You’ll find more notable quotes on the freedom of expression, a right U.S. citizens have held dear for more than 200 years, below:
“If all printers were determined not to print anything till they were sure it would offend nobody, there would be very little printed.”
— Benjamin Franklin, U.S. Founding Father
“But none of the means of information are more sacred, or have been cherished with more tenderness and care by the settlers of America, than the press.”
— John Adams, second U.S. president
“The liberty of the press is essential to the security of the state.”
— John Adams, second U.S. president
“If men are to be precluded from offering their sentiments on a matter, which may involve the most serious and alarming consequences that can invite the consideration of mankind, reason is of no use to us; the freedom of speech may be taken away, and dumb and silent we may be led, like sheep, to the slaughter.”
— George Washington, first U.S. president
“Our liberty depends on the freedom of the press, and that cannot be limited without being lost.”
— Thomas Jefferson, U.S. Founding Father
“Congress shall make no law respecting an establishment of religion, or prohibiting the free exercise thereof; or abridging the freedom of speech, or of the press; or the right of the people peaceably to assemble, and to petition the government for a redress of grievances.”
— U.S. Constitution
“Were it left to me to decide whether we should have a government without newspapers, or newspapers without a government, I should not hesitate a moment to prefer the latter.”
— Thomas Jefferson, U.S. Founding Father
“Freedom of speech is a principal pillar of a free government: When this support is taken away, the constitution of a free society is dissolved, and tyranny is erected on its ruins.
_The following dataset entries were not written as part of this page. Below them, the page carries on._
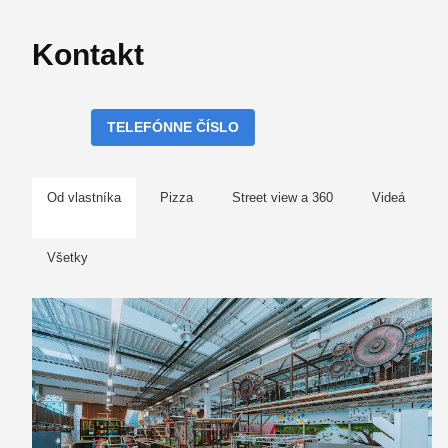
Kontakt
TELEFÓNNE ČÍSLO
Od vlastníka
Pizza
Street view a 360
Videá
Všetky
Republics and limited monarchies derive their strength and vigor from a popular examination into the action of the magistrates.”
— Benjamin Franklin, U.S. Founding Father
“It is the function of speech to free men from the bondage of irrational fears.”
— Louis D. Brandeis, U.S. Supreme Court justice
“We are so concerned to flatter the majority that we lose sight of how very often it is necessary, in order to preserve freedom for the minority, let alone for the individual, to face that majority down.”
— William F. Buckley Jr., founder of National Review magazine
“Of that freedom [of thought and speech] one may say that it is the matrix, the indispensible condition, of nearly every other form of freedom.”
— Benjamin N. Cardozo, U.S. Supreme Court justice
“If there is any principle of the Constitution that more imperatively calls for attachment than any other it is the principle of free thought — not free thought for those who agree with us but freedom for the thought that we hate.”
— Oliver Wendell Holmes Jr., U.S. Supreme Court justice
“Freedom of conscience, of education, or speech, of assembly are among the very fundamentals of democracy and all of them would be nullified should freedom of the press ever be successfully challenged.”